Processing and narrating a video with GPT's visual capabilities and the TTS API

OpenAI Logo
Kai Chen
Nov 6, 2023
Open in Github

This notebook demonstrates how to use GPT's visual capabilities with a video. GPT-4 doesn't take videos as input directly, but we can use vision and the new 128K context widnow to describe the static frames of a whole video at once. We'll walk through two examples:

  1. Using GPT-4 to get a description of a video
  2. Generating a voiceover for a video with GPT-4 and the TTS API
from IPython.display import display, Image, Audio

import cv2  # We're using OpenCV to read video
import base64
import time
import openai
import os
import requests

First we use OpenCV to extract frames from a nature video containing bisons and wolves:

video = cv2.VideoCapture("data/bison.mp4")

base64Frames = []
while video.isOpened():
    success, frame = video.read()
    if not success:
        break
    _, buffer = cv2.imencode(".jpg", frame)
    base64Frames.append(base64.b64encode(buffer).decode("utf-8"))

video.release()
print(len(base64Frames), "frames read.")
618 frames read.

Display frames to make sure we've read them in correctly:

display_handle = display(None, display_id=True)
for img in base64Frames:
    display_handle.update(Image(data=base64.b64decode(img.encode("utf-8"))))
    time.sleep(0.025)
image generated by notebook

Once we have the video frames we craft our prompt and send a request to GPT (Note that we don't need to send every frame for GPT to understand what's going on):

PROMPT_MESSAGES = [
    {
        "role": "user",
        "content": [
            "These are frames from a video that I want to upload.
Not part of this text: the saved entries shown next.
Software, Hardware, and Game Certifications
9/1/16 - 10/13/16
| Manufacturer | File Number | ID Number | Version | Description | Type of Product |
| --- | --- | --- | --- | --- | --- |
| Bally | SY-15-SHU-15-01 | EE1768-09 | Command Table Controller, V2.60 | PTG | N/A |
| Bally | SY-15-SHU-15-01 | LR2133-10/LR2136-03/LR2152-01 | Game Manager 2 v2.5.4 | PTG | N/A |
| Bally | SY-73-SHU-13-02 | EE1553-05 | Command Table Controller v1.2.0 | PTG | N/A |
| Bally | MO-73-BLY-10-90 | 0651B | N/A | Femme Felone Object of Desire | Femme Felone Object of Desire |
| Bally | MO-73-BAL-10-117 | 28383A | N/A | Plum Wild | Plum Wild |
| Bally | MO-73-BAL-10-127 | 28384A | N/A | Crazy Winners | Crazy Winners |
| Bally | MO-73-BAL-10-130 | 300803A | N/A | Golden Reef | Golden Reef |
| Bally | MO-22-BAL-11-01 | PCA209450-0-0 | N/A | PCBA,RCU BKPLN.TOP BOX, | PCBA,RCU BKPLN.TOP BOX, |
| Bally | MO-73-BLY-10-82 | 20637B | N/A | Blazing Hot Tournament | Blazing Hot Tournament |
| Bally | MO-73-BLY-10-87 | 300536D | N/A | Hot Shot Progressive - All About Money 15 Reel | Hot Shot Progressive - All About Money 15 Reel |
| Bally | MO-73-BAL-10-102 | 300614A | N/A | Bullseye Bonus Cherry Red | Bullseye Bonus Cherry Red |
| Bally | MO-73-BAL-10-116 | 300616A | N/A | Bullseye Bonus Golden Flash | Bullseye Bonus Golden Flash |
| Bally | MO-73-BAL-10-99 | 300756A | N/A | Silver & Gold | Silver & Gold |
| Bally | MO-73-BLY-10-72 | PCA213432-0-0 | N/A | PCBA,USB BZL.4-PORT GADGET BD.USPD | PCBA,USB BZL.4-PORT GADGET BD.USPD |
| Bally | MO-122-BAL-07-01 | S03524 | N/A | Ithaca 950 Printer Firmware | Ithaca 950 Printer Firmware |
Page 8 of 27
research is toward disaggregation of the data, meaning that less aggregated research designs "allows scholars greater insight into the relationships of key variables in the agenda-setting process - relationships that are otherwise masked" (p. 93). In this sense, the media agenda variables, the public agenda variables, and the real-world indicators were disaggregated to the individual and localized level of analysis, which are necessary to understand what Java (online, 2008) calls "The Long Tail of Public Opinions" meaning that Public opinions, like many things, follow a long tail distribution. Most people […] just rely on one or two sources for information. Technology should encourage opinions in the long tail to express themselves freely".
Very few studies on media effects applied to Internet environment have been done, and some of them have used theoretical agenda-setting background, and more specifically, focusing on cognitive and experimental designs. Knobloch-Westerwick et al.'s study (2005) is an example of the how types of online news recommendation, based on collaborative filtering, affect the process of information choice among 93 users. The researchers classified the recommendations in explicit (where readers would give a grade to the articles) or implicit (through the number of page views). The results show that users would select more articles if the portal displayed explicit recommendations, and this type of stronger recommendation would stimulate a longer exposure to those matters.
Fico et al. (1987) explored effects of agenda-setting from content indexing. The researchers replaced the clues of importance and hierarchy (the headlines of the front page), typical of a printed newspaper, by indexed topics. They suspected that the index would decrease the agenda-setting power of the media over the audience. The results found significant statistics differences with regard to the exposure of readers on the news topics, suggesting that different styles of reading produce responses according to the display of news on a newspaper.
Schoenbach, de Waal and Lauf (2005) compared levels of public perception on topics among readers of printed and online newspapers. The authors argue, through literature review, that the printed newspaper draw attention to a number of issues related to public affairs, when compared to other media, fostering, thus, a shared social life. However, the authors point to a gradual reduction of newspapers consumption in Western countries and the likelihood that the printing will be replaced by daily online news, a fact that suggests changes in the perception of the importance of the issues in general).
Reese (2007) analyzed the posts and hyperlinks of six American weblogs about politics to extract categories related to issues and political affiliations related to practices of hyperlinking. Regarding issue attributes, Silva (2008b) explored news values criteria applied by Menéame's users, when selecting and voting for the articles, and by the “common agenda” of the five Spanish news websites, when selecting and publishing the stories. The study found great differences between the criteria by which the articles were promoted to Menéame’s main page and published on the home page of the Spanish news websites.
Generate a compelling description that I can upload along with the video.",
            *map(lambda x: {"image": x, "resize": 768}, base64Frames[0::10]),
        ],
    },
]
params = {
    "model": "gpt-4-vision-preview",
    "messages": PROMPT_MESSAGES,
    "api_key": os.environ["OPENAI_API_KEY"],
    "headers": {"Openai-Version": "2020-11-07"},
    "max_tokens": 200,
}

result = openai.ChatCompletion.create(**params)
print(result.choices[0].message.content)
Title: Survival Instincts: The Epic Standoff between Bison and Wolves in the Frigid Wild

Description: 
Witness the raw and riveting drama unfold on the snowy plains, where the formidable bison faces off against a determined pack of wolves. Set against a dazzling winter backdrop, this video captures the harrowing and breathtaking interaction between predator and prey. With survival at stake, each move is a dance of life and death in nature's great theater. Watch as these majestic creatures engage in a timeless struggle, showcasing the power, resilience, and indomitable spirit that define the wild. Join us for an unforgettable journey into the heart of nature's resilience – the ultimate testament to the cycle of life in the animal kingdom. #Wildlife #Nature #Survival #BisonVsWolves

Let's create a voiceover for this video in the style of David Attenborough. Using the same video frames we prompt GPT to give us a short script:

PROMPT_MESSAGES = [
    {
        "role": "user",
        "content": [
            "These are frames of a video. Create a short voiceover script in the style of David Attenborough. Only include the narration.",
            *map(lambda x: {"image": x, "resize": 768}, base64Frames[0::10]),
        ],
    },
]
params = {
    "model": "gpt-4-vision-preview",
    "messages": PROMPT_MESSAGES,
    "api_key": os.environ["OPENAI_API_KEY"],
    "headers": {"Openai-Version": "2020-11-07"},
    "max_tokens": 500,
}

result = openai.ChatCompletion.create(**params)
print(result.choices[0].message.content)
In the vast, white expanse of the winter landscape, a drama unfolds that is as timeless as it is raw. Here, in the cradle of nature's harshest trials, a pack of grey wolves has singled out a bison from the herd—a desperate struggle for life and sustenance is about to begin.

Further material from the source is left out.